My greatest concerns involve the implications this case will have for future innovators, most notably small enterprises and individual inventors who lack in-house prototyping and fabricating capabilities. Whenever the development process requires those entities to manufacture working prototypes or pre-mass-production samples, they often have no choice but to reach out to third-party suppliers. Under the majority’s holding in this case, a single offer to buy for purely experimental purposes may trigger the on-sale bar, and the experimental-use exception will offer them no salvation. It is from this evisceration of the experimental-use exception that I respectfully dissent.
It certainly does seem odd to me that an offer for sale essentially by one’s own representative to themselves could trigger the on-sale bar clock to begin running. That seems problematic for a number of reasons, particularly given the reality that virtually no one makes anything anymore and relies on outside suppliers for everything. Still, it is hard to for me to get to worked up about this case for several reasons.
First, it is hard to feel bad about a company that manufacturers overseas. They make the choice to bypass the American workers in order to save money. As with all choices in life, that choice comes with certain foreseeable and certain unforeseeable consequences. When the decision to manufacture overseas comes back to bite those companies I’m about to shed a tear for anyone that chooses to manufacture overseas.
Second, while it is concerning that an agent of the company that manufactures for the company can create an on-sale bar by offering to fulfill an order, it is hard to justify the decision not to file a patent application before the product even gets to that stage. Why shed a tear for a company that doesn’t operate in a responsible manner? They chose not to file a patent application sooner and run the risk of losing rights both in the U.S. and abroad. The prudent thing has always been to file a patent application as early as possible. Hamilton Beach didn’t follow that prudent advice.

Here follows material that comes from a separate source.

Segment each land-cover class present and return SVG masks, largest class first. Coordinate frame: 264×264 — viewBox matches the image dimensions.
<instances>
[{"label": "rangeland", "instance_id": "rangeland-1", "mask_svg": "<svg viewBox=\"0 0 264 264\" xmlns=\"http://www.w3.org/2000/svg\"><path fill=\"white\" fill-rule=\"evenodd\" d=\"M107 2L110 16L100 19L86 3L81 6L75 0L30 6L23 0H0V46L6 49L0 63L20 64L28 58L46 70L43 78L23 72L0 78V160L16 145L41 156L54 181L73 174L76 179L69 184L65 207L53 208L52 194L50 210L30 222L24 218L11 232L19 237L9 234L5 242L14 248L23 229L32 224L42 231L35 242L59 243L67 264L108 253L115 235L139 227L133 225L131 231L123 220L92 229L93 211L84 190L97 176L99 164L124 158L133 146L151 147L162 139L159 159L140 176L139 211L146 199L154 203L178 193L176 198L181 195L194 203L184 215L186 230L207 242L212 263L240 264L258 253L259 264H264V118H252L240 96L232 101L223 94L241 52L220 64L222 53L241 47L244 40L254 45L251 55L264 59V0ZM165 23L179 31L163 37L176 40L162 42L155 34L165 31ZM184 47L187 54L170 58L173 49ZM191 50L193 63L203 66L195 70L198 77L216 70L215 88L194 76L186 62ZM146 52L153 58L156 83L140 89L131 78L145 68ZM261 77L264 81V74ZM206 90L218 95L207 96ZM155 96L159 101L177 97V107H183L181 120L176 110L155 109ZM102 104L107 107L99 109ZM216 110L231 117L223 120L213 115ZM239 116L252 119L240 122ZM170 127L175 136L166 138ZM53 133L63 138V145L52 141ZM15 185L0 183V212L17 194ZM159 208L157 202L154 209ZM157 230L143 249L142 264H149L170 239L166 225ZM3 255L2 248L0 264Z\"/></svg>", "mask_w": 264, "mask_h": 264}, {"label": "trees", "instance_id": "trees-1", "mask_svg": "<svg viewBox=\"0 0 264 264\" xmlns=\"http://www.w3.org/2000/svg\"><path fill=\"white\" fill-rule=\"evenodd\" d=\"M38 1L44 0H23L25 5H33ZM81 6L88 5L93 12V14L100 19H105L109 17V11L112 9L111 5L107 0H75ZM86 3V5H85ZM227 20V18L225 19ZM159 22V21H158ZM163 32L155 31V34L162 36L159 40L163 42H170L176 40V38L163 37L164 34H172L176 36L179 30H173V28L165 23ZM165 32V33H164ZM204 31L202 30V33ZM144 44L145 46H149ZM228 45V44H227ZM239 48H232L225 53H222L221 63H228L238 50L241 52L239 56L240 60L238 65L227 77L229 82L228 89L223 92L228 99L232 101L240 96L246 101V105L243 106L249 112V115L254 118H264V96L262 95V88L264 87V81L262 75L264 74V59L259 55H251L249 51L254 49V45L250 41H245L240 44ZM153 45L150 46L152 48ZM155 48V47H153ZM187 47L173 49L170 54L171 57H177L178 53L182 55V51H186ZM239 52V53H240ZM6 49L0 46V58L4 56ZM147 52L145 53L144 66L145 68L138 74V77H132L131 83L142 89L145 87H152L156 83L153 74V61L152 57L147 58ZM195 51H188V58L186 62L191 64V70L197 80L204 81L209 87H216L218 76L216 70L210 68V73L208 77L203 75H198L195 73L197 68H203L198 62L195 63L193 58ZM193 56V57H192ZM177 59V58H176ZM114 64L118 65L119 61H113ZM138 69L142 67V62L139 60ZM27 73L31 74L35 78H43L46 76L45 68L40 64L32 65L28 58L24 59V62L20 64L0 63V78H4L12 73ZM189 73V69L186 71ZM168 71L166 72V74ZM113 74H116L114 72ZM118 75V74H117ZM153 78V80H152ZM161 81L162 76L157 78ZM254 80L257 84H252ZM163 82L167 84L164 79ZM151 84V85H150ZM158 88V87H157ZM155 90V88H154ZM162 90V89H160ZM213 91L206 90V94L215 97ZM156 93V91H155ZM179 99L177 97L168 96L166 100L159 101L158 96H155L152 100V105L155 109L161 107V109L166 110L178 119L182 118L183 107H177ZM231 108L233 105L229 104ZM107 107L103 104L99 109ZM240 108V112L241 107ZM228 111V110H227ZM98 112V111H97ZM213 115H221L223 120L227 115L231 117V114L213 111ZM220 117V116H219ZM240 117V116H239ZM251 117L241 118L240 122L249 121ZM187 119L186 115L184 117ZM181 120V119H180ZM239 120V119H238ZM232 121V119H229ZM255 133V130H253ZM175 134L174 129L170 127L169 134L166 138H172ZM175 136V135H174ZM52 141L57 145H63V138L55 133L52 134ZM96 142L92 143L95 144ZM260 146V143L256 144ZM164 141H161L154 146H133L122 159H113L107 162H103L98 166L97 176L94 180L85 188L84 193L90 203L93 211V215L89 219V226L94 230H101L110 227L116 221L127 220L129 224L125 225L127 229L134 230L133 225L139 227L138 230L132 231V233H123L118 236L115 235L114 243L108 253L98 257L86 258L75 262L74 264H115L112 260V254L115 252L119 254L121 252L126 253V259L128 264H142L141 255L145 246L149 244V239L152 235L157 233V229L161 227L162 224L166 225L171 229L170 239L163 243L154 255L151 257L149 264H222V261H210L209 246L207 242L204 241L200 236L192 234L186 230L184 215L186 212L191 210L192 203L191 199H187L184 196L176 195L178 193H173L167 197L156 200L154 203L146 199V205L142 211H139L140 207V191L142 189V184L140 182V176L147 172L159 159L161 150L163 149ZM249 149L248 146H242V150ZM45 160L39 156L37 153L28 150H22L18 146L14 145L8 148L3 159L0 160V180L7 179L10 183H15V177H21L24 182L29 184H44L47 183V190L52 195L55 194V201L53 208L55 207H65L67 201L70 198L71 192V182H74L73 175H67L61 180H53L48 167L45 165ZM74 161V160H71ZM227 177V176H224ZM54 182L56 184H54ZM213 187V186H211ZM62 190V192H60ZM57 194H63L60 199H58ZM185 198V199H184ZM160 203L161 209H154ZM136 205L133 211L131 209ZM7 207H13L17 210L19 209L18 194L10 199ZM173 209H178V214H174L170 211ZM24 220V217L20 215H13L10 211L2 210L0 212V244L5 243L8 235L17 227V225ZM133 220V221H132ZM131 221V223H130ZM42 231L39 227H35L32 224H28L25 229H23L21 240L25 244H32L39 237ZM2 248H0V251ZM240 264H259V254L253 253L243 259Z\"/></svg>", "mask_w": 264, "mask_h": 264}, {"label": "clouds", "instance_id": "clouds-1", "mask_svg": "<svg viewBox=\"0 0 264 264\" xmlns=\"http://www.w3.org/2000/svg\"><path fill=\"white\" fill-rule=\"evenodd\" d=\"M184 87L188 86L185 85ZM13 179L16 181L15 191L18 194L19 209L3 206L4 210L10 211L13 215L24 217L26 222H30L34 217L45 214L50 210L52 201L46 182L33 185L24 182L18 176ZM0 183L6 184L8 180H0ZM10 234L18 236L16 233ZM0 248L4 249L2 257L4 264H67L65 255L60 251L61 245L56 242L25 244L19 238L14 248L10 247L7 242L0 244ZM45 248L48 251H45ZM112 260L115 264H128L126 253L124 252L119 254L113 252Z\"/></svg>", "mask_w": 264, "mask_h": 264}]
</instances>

Third, we are now living under the America Invents Act. While there does remain a grace period, the USPTO interpretation of that grace period is that it is extraordinarily narrow. No patent practitioner in their right mind would ever advise a client to anticipate a grace period at all. The grace period is extremely narrow and should only be treated as the cure for an “oops” moment. If someone engaged in disclosing activity you tell them there is still a chance they could get a patent, so file quickly. But no one is (or should) be telling clients to rely on a grace period any more.
Fourth, even under pre-AIA it was always risky to rely on a grace period. Yes, you could file within 12 months of certain events transpiring without having to prove derivation or that the subsequent disclosure was identical (or nearly identical) to the first disclosure. But unknown third-party activities have always started the pre-AIA 102(b) clock running, so relying on a grace period has always been a risk. Under AIA it is just far more risky.
The moral of the story is this: File a patent application as early as possible. Waiting is a strategy for losing any and all chance to ever obtain a patent.